__Textauszug__
Von Andreas Weller und Tobias Wolf

Nun tritt das ein, was Oberbürgermeister Dirk Hilbert (FDP) verhindern wollte: Die Stadt muss Notunterkünfte schaffen. Die Unterbringung von Flüchtlingen in Zelten und Turnhallen sollte eigentlich vermieden werden. Anders, als es das Land zur Erstaufnahme bereits macht. Am Donnerstag gab es ein Treffen mit der Staatsregierung. „Ich habe mich zu einer Sonderzuweisung bereiterklärt“, sagt Hilbert. Das bedeutet: Die Stadt bekommt innerhalb der kommenden Tage statt 98 nun weitere 400 Flüchtlinge.

In dieser Turnhalle an der Thäterstraße sollen Asylbewerber untergebracht werden.
In dieser Turnhalle an der Thäterstraße sollen Asylbewerber untergebracht werden. © Sven Ellger
Auch die Ex-OB-Kandidatin von Pegida, Tatjana Festerling, tauchte an der Thäterstraße auf.
Auch die Ex-OB-Kandidatin von Pegida, Tatjana Festerling, tauchte an der Thäterstraße auf. © Sven Ellger

„Das ist eine massive Herausforderung für uns“, so Hilbert. „Ich tue das, damit es gelingt, die Zelte an der Bremer Straße leer zu ziehen.“ Denn dort ist es mittlerweile viel zu kalt für die Asylbewerber. Das Land will die Zelte der Erstaufnahmeeinrichtung mit 950 Plätzen abbauen und dort eine Leichtbauhalle für rund 500 Flüchtlinge aufbauen. In der zweiten Oktoberhälfte soll die wintertaugliche Halle stehen.

Da aber die freien Plätze der Stadt in Heimen und Wohnungen nicht ausreichen, musste Hilbert umplanen. Die Vorbereitungen sind auf die 400 zusätzlichen Menschen nicht ausgerichtet. „Uns standen die Schweißperlen auf der Stirn“, sagt Hilbert. Turnhallen seien eigentlich nicht geeignet, um Personen menschenwürdig unterzubringen. Aber andere Gebäude, die für Flüchtlinge vorgesehen sind, waren jetzt noch nicht fertig. Deshalb wurde am Donnerstag bereits begonnen, vier Sporthallen zu räumen und für Asylbewerber einzurichten. Die ersten neuen Bewohner sollen morgen einziehen. Es sind die Hallen an der Ginsterstraße, wo 59 Plätze geschaffen werden, am Terrassenufer (40 Plätze), der Schleiermacherstraße (70 Plätze) und der Thäterstraße (59 Plätze).

__Quelldaten__
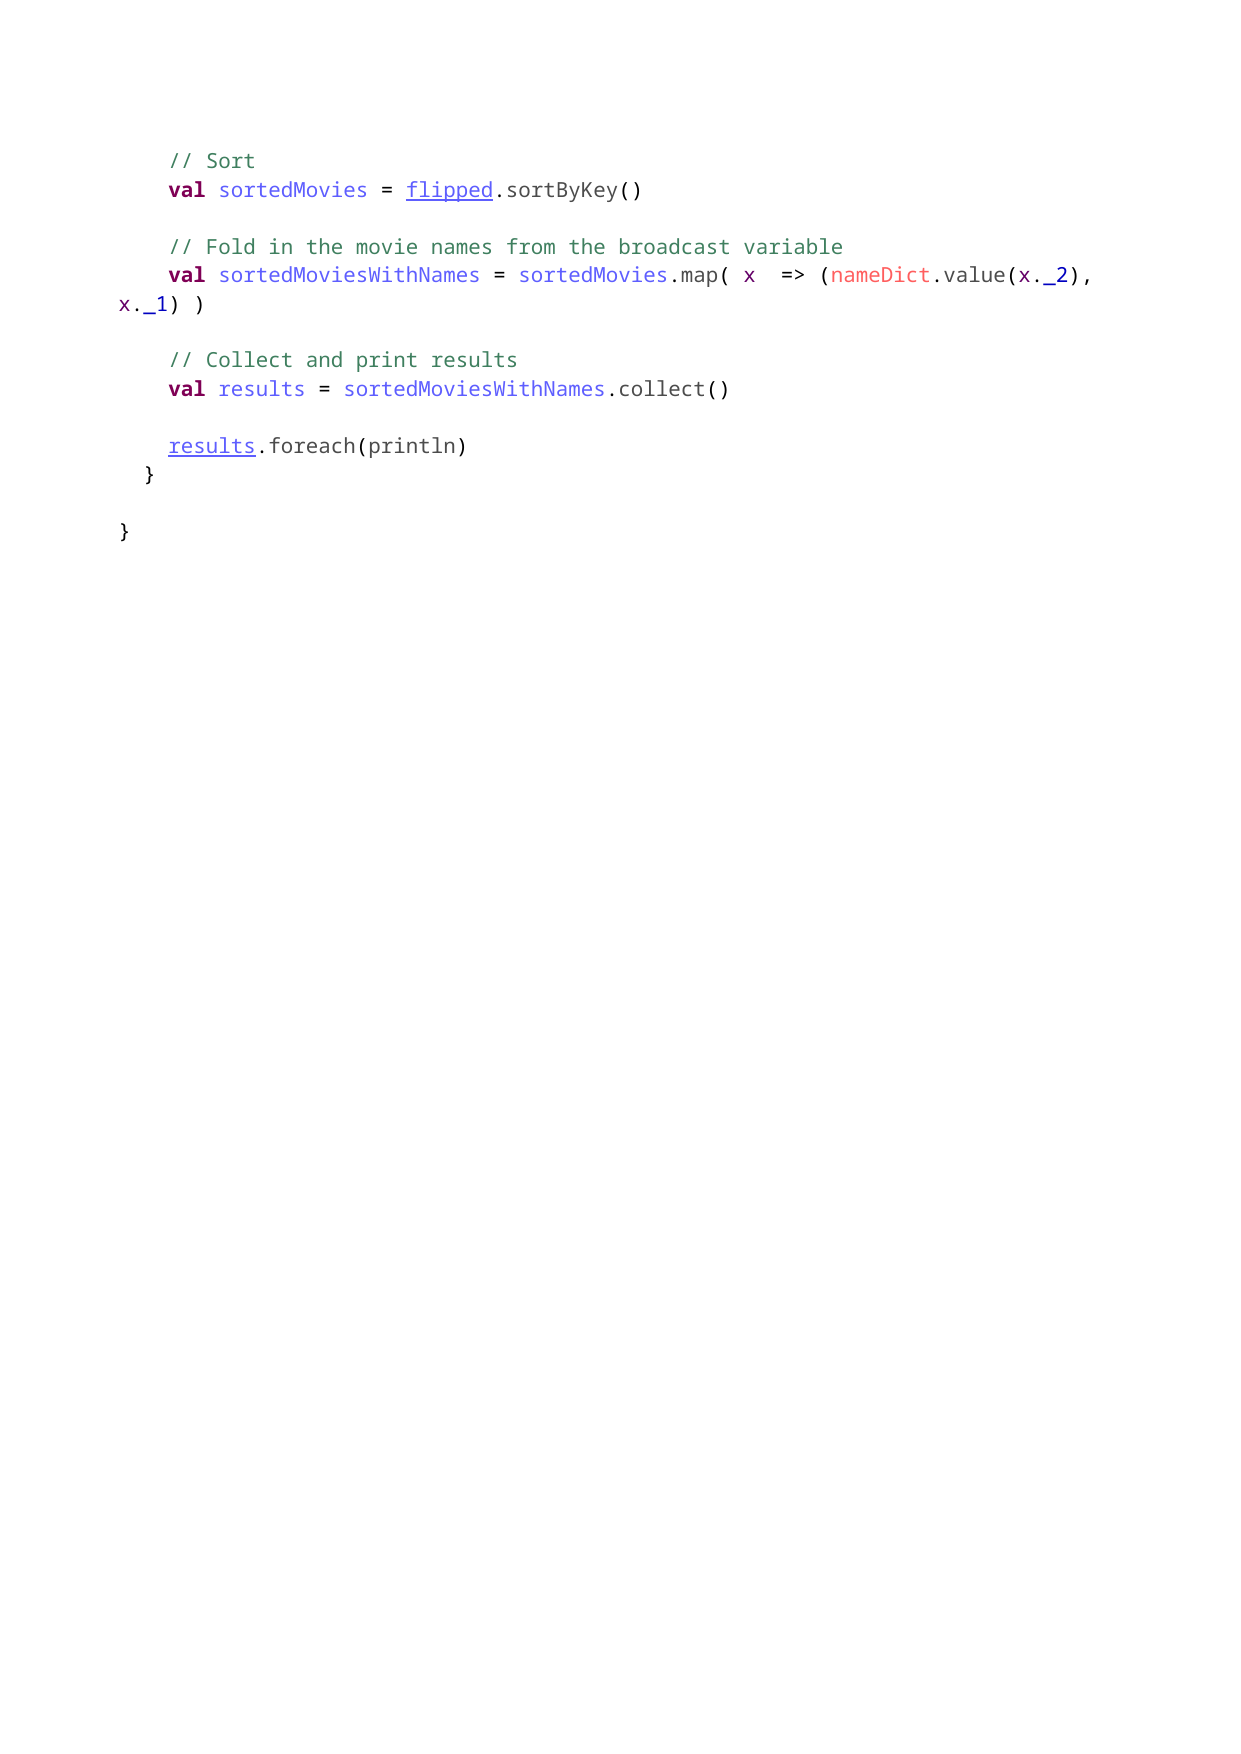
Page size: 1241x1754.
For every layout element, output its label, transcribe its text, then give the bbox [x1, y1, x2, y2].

text } [118, 516, 1122, 545]
text // Collect and print results [118, 346, 1122, 374]
text // Fold in the movie names from the broadcast variable [118, 232, 1122, 260]
text } [118, 459, 1122, 488]
text val sortedMovies = flipped.sortByKey() [118, 175, 1122, 203]
text results.foreach(println) [118, 431, 1122, 459]
text // Sort [118, 147, 1122, 175]
text val results = sortedMoviesWithNames.collect() [118, 374, 1122, 402]
text val sortedMoviesWithNames = sortedMovies.map( x => (nameDict.value(x._2), x._1) ) [118, 260, 1122, 317]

__Aufgaben__
a) Gib sämtliche Zeilen von Block 1 wortgetreu aus und lass dabei den Bildverweis weg.
b) Setze den Bericht über die Unterbringung von Flüchtlingen in Turnhallen im Anschluss an seinen letzten Satz fort.
Der Bericht und die Zeilen haben unterschiedliche Quellen.

__Antworten__
a)
Page size: 1241x1754.
For every layout element, output its label, transcribe its text, then give the bbox [x1, y1, x2, y2].

text } [118, 516, 1122, 545]
text // Collect and print results [118, 346, 1122, 374]
text // Fold in the movie names from the broadcast variable [118, 232, 1122, 260]
text } [118, 459, 1122, 488]
text val sortedMovies = flipped.sortByKey() [118, 175, 1122, 203]
text results.foreach(println) [118, 431, 1122, 459]
text // Sort [118, 147, 1122, 175]
text val results = sortedMoviesWithNames.collect() [118, 374, 1122, 402]
text val sortedMoviesWithNames = sortedMovies.map( x => (nameDict.value(x._2), x._1) ) [118, 260, 1122, 317]

b)
Anwohner stellen sich in den Weg

Vor der Halle an der Thäterstraße in Übigau stellte sich eine Gruppe wütender Anwohner den Helfern von Stadt und Feuerwehr entgegen. Die Zufahrt zur Halle wurde mit Autos blockiert. Etwa 100 Personen hatten sich dort versammelt. Die Helfer rückten unverrichteter Dinge wieder ab. Später tauchte noch die Ex-OB-Kandidatin von Pegida, Tatjana Festerling, auf und heizte die Stimmung an. Sie behauptete, immer mehr Flüchtlinge würden mit Zügen ankommen. Ein Anwohner rief: „Nach Berlin umleiten.“ Ein anderer Teilnehmer ergänzte: „Nein, nach Auschwitz.“

Einige wollten über Nacht bleiben. Auch Sportler kamen zur Halle, erfuhren erst dort, dass ihr Training ausfällt. Hilbert warb für Verständnis, dass die Hallen benötigt werden. Die Stadt habe sie ausgesucht, weil dort kein Schulsport stattfindet. Betroffen sind allerdings 24 Vereine. „Mir ist bewusst, dass dies für die Vereine einen erheblichen Einschnitt bedeutet. Wir versuchen, freie Kapazitäten in anderen Hallen zu finden. Ich bitte die Verantwortlichen, besonnen mit dieser Situation umzugehen.“ Die Stadt habe keine Alternativen. Hilbert hofft darauf, dass andere Vereine Trainingsgemeinschaften anbieten.

Das Flüchtlingsthema sei eine besondere Situation, die auch der Dresdner Stadtgesellschaft viel abverlange. Aber die Unterbringung sei eine humanitäre Pflichtaufgabe. „Ich hätte mir einfachere und bessere Lösungen gewünscht“, versichert Hilbert. Aber es gehe dieses Mal nicht anders.

OB: Anspannung immer spürbarer

Der OB betonte, dass ihn eine Sorge umtreibe, weil die Anspannung in der Bevölkerung immer spürbarer wird. Gewalttätige Konflikte in Asylunterkünften und rassistische Übergriffe auf Ausländer und Flüchtlingsunterkünfte nehmen zu. „Gewalt in dieser Form – egal von wem und warum – ist mit den Werten unserer Gesellschaft und Verfassung nicht vereinbar“, so Hilbert: „Beides darf von uns nicht toleriert und nicht kleingeredet werden.“ Die Bürger hätten ein Recht darauf, dass gegen solche Vorfälle und die Täter vorgegangen wird. Die staatlichen Institutionen stehen unter einem Druck, den es in der Geschichte der Bundesrepublik kaum gegeben habe.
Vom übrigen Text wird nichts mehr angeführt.